Several days ago, European forecast models, and then the U.S. models, foresaw the development of a powerful nor'easter this week that would have widespread impacts in one of the nation's most populous regions.

Predictably, and with good reason, a storm of anxiety -- mixed with hype -- developed and intensified.

As it turned out, the models definitely were on to something. Overall, this has been one impressive storm, at least meteorologically.

Once again, however, key details have been off the mark, and that has made a huge difference in terms of impacts.

For example, the models, and thus the forecasts, were too warm with the upper-air temperatures. That put the damper on Tuesday's heavy-snow forecasts for the Poconos and other elevated areas.

The models overstated precipitation amounts for inland areas in the Midatlantic, including Philly and Washington, noted Bob Oravec, senior forecaster at the U.S. Weather Prediction Center.

Officially, only 0.66 inches of rain landed at Philadelphia International Airport; so much for the flood watches.

And of fortuitous significance to the Shore, the storm moved faster than expected, and that mitigated coastal-flooding impacts.

Winds circulate counterclockwise around centers of low pressure, thus when storms are coming up the coast, areas to the north experience onshore winds from the east.

As the storm passes, the winds swing around and blow from the north. On Tuesday, the winds shifted before high tide at the Shore, and that probably cut down on the flooding.

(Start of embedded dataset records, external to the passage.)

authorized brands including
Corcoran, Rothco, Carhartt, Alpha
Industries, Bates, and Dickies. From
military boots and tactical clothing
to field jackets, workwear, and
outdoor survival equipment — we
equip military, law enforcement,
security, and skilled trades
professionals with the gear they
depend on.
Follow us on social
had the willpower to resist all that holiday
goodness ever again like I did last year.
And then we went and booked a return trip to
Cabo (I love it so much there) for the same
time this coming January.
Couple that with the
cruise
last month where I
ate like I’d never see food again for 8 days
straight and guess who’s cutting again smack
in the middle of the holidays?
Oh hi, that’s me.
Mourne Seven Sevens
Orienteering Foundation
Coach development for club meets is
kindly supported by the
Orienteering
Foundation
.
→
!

Models often have a hard time getting a handle on the speed of storms traveling northeast, said Oravec.

"If there was general bias in the numerical models, they are slow to move systems," he said.

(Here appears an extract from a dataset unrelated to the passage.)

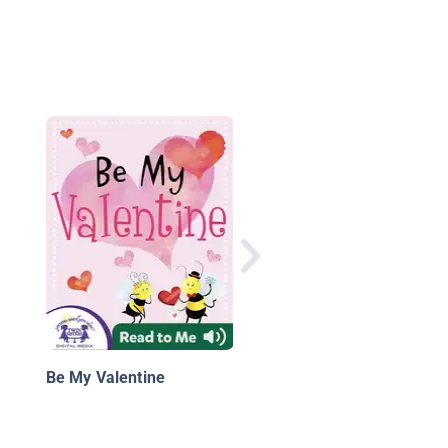
CarsToons: Heavy Me
Mater
Be My Valentine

What is the problem? It's nothing personal.

"The atmosphere never has a double about what it's going to do," said Oravec. "The atmosphere just reacts to the laws of physics."

Oravec says the essence of the forecast problem – common to all models -- is the quality of worldwide observations that are fed into computers to capture the "initial condition" of the atmosphere.

Models then used mathematical equations to project what the atmosphere will look like six hours in advance, then six hours later, on out to days in advance.

Any errors tend to grow with time, and given the imprecision of observations, errors are inevitable. Vast expanses of the surface and upper atmosphere are poorly monitored.

Of course, all weather ultimately is local, and if a short-term forecast is perceived as "wrong," the public could care less whether a computer model was able to foresee a storm before it was a concept.

Looking ahead, our own computer models show that the problem of nailing details will reoccur multiple times before the winter is over.